* _Votre tâche_:
Recopiez à l'identique toutes les lignes ci-dessous, en omettant les images dans votre réponse.
═══
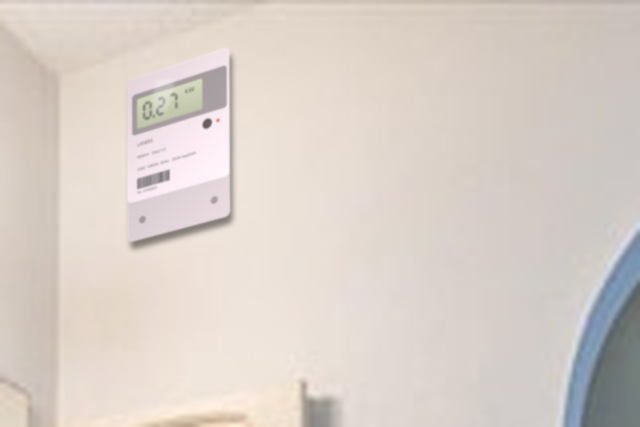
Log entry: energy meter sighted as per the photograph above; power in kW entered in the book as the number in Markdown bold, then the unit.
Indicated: **0.27** kW
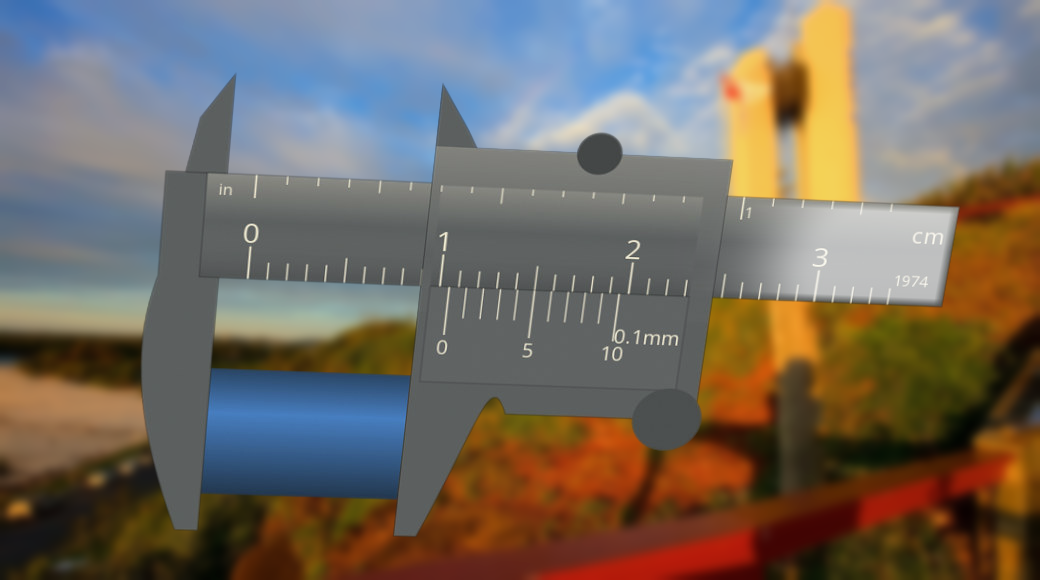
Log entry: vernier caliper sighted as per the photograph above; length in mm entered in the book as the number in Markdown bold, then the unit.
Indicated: **10.5** mm
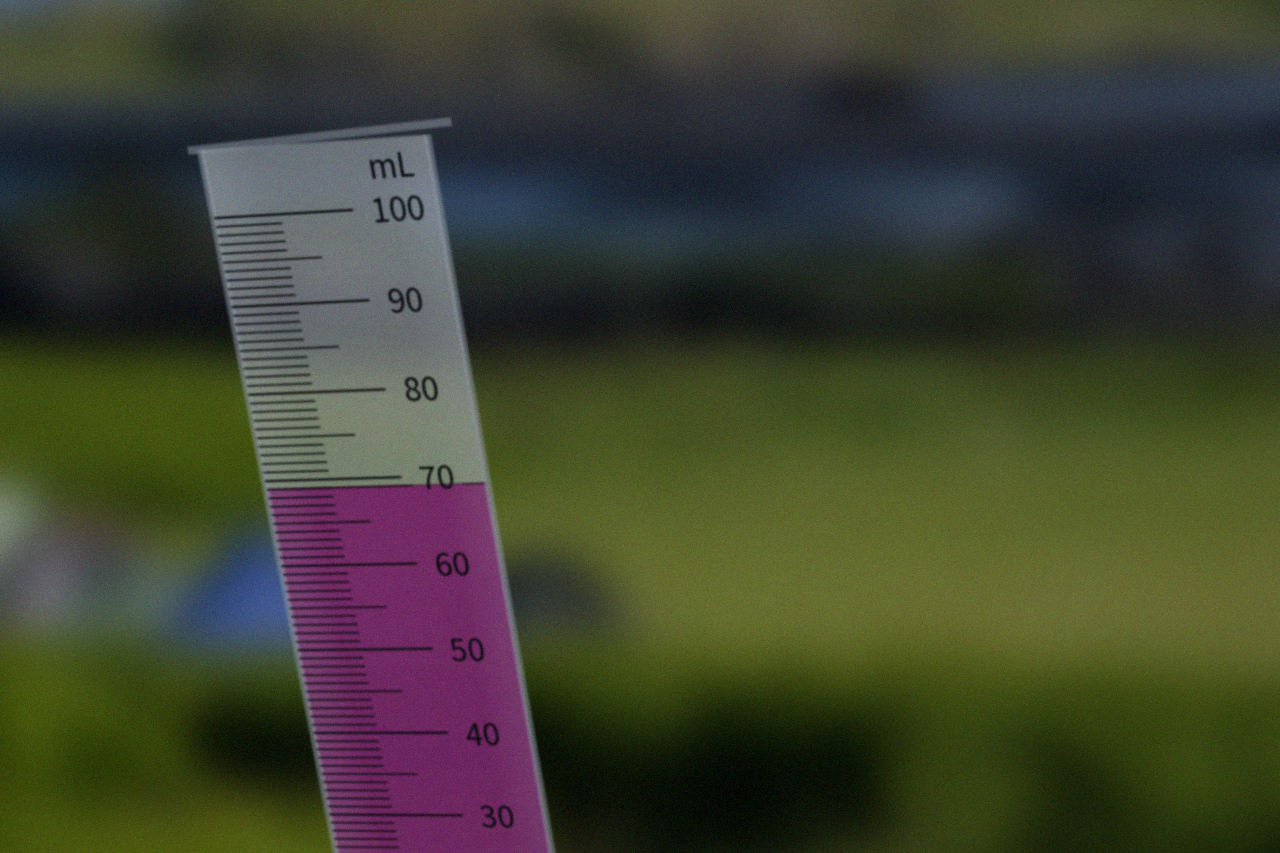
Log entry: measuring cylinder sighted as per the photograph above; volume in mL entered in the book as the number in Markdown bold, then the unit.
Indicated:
═══
* _Résultat_:
Log entry: energy meter sighted as per the photograph above; power in kW entered in the book as the number in Markdown bold, then the unit.
Indicated: **0.27** kW
Log entry: vernier caliper sighted as per the photograph above; length in mm entered in the book as the number in Markdown bold, then the unit.
Indicated: **10.5** mm
Log entry: measuring cylinder sighted as per the photograph above; volume in mL entered in the book as the number in Markdown bold, then the unit.
Indicated:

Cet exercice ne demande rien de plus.